■ Problem details ■
Whenever a line in the entries includes the word "each", copy that line out.
***** Data extracts
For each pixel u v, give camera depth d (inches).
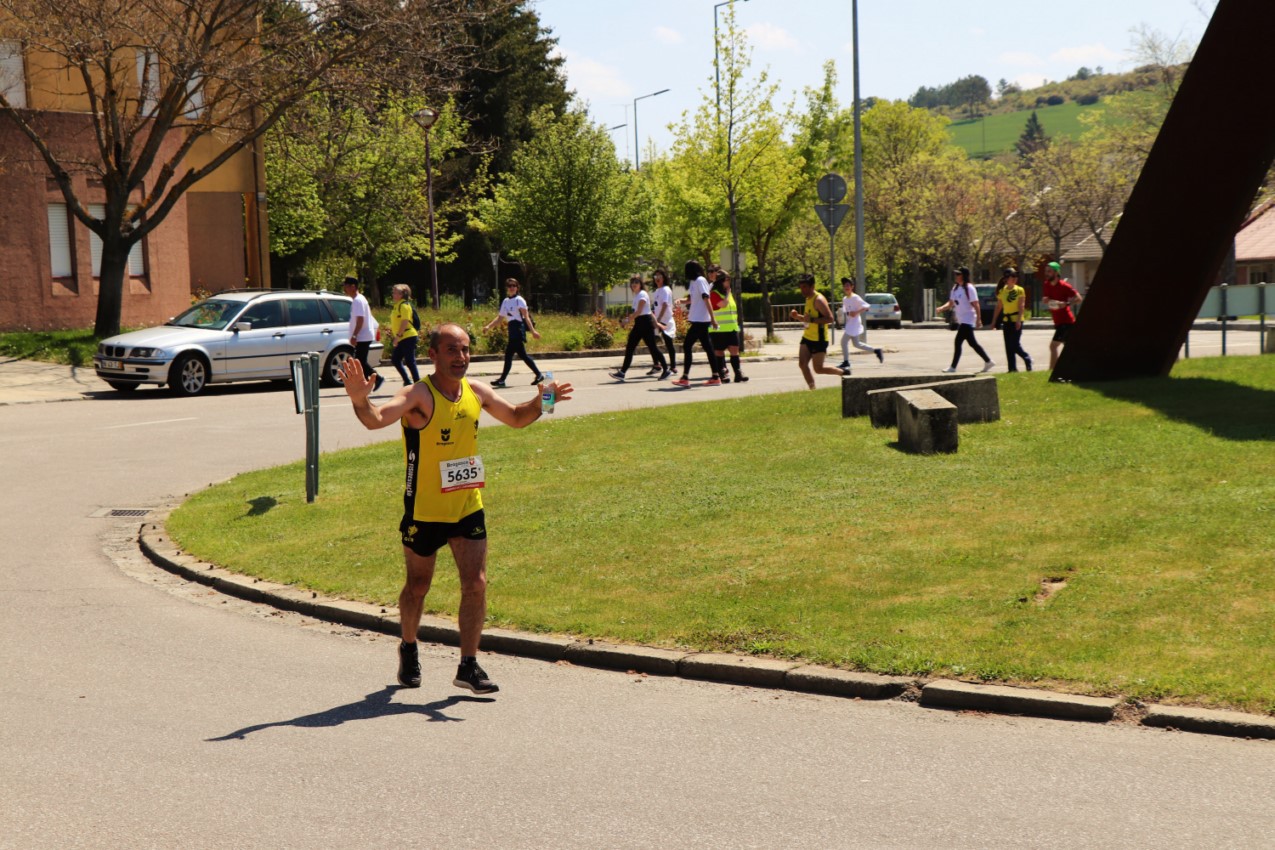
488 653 285.0
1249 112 565.6
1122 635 250.1
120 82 1143.0
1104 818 175.0
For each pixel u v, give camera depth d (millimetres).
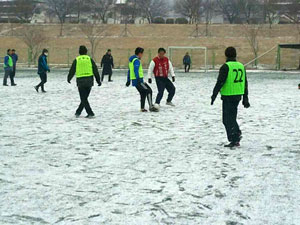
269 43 54031
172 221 4750
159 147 8352
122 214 4941
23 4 86812
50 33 63094
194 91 20172
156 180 6207
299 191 5758
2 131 9961
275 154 7820
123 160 7336
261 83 25703
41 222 4719
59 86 22688
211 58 50875
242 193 5672
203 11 86312
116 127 10547
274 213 4992
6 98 16734
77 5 87938
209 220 4785
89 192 5680
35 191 5715
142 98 13195
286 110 13602
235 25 62625
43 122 11242
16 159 7371
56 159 7383
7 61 22328
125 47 55969
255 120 11633
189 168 6852
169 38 58156
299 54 50094
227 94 8211
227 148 8289
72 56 53562
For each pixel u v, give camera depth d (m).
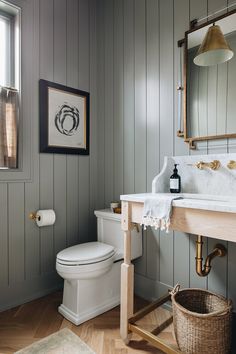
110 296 1.86
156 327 1.58
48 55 2.08
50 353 1.36
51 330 1.57
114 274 1.89
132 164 2.13
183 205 1.21
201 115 1.67
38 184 2.03
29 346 1.42
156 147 1.95
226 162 1.53
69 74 2.23
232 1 1.52
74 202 2.28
**********
■ Task output ■
For each pixel u v, give camera depth d (inches).
For each pixel u v, give camera depth d (millimetres).
For each pixel u v, give camera depth d (m).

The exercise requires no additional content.